Si los anteriores son antecedentes a tener a cuenta, tampoco olvidemos lo que el Código Civil nos recuerda respecto al contexto de los hechos procesados. Un contexto de humillación, tras la sentencia del Tribunal Constitucional aplicada al nuevo Estatuto de Autonomía de Cataluña; un Estatut aprobado por el Parlament, el Congreso y el Senado y previamente apoyado en referéndum por la ciudadanía catalana.
Un contexto del que ha formado parte el inmovilismo del Gobierno de España y, ciertamente, una acelerada y temeraria precipitación de las instituciones catalanas que ahondó su irresponsabilidad.
Incluida la aceptación del “tenemos prisa” de algunos sectores sociales, que dio pronto paso a la descalificación de quienes buscaban vías pactadas y a su enjuiciamiento sumario como si se tratara de apestados traidores; o la aprobación de leyes al margen del principal acervo jurídico de Cataluña, representado por su Estatut.
Ante las equivocaciones y los desbordamientos que se produjeron en torno al 1 de octubre, Cataluña necesita un periodo de reflexión tranquila, en la que el seny disponga de un espacio del que ha carecido en los últimos tiempos. Precisa que las fuerzas políticas recuperen la superioridad moral erosionada por sus propios actos y por la posición de aquellos que consideran las decisiones y arriesgados métodos alternativos de algunos movimientos sociales el paradigma de la auténtica democracia.
Cataluña requiere, asimismo, de una nueva atmósfera que permita a sus instituciones implicarse activamente en los restantes problemas de la sociedad catalana y, en particular, en aquellos que forman parte de sus competencias autonómicas. Jamás el patriotismo será el Santo Grial que solucione, mágicamente, las necesidades educativas, sanitarias, sociales, económicas y financieras de su territorio.
A su vez, las instituciones españolas y sus fuerzas políticas están llamadas a desarrollar su propio espacio de reflexión. Cataluña no puede ser el comodín que se emplea de forma oportunista para ganar votos en el resto de España, aunque sea a costa de perder cualquier legitimidad en el territorio catalán.
Cataluña no puede ser exhibida disfrazada de estereotipos que incitan a la xenofobia y ocultan, entre otros hechos, que los mayores niveles de renta per cápita y crecimiento no se encuentran en Cataluña, sino en otras Comunidades Autónomas.
Cataluña, y todas las CCAA, necesitan que exista el desarrollo mutuo de la lealtad entre sus instituciones y las del Estado. Una lealtad que mida tanto los incumplimientos de Cataluña o de otras CCAA, como los de aquel. Porque la experiencia de cómo se gestionó la crisis por el Gobierno de España, liofilizando las CCAA, constituye un ejemplo de mal gobierno que merecería una lectura propia.
Cataluña tiene que pasar de ser un espacio de confrontación a un espacio de diálogo. De un diálogo que exige paciencia, admitiendo de entrada que será lento y trufado de avances y retrocesos. Un diálogo que, como ya expresara Isaac Rabin a sus interlocutores palestinos, sólo obtiene frutos sólidos cuando las partes negociadoras son tildadas de traidoras por una parte de sus apoyos sociales.

TAREAS PENDIENTES
A) Imprime el tramo del texto sobre Cataluña que va desde "Cataluña, y todas" hasta "una lectura propia.".
B) Según el texto sobre Cataluña, ¿qué tres instituciones aprobaron el nuevo Estatuto de Autonomía?

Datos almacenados
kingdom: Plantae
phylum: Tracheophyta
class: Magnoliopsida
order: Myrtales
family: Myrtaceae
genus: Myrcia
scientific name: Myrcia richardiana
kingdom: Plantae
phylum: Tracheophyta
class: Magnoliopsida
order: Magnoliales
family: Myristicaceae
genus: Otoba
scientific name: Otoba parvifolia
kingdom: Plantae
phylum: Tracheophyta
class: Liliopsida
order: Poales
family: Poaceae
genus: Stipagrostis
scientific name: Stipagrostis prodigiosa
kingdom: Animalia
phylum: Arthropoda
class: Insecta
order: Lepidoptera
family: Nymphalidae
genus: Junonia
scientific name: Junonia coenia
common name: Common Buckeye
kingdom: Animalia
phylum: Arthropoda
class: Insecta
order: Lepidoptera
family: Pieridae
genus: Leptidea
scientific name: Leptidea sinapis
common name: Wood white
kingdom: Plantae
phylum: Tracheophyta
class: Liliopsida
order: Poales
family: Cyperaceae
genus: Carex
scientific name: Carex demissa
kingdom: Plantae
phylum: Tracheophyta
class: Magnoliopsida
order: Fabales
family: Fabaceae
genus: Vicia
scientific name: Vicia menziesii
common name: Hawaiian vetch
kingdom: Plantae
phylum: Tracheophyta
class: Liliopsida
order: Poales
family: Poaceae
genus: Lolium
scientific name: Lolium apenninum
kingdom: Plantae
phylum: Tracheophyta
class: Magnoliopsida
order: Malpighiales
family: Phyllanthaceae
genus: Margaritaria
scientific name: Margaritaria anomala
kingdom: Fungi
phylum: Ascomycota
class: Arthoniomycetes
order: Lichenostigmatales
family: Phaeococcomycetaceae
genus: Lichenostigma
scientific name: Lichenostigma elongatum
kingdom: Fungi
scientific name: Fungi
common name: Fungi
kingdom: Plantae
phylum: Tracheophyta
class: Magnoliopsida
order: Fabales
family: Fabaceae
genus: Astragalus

RESPUESTAS A CONTINUACIÓN
A)
Cataluña, y todas las CCAA, necesitan que exista el desarrollo mutuo de la lealtad entre sus instituciones y las del Estado. Una lealtad que mida tanto los incumplimientos de Cataluña o de otras CCAA, como los de aquel. Porque la experiencia de cómo se gestionó la crisis por el Gobierno de España, liofilizando las CCAA, constituye un ejemplo de mal gobierno que merecería una lectura propia.

B) El Parlament, el Congreso y el Senado.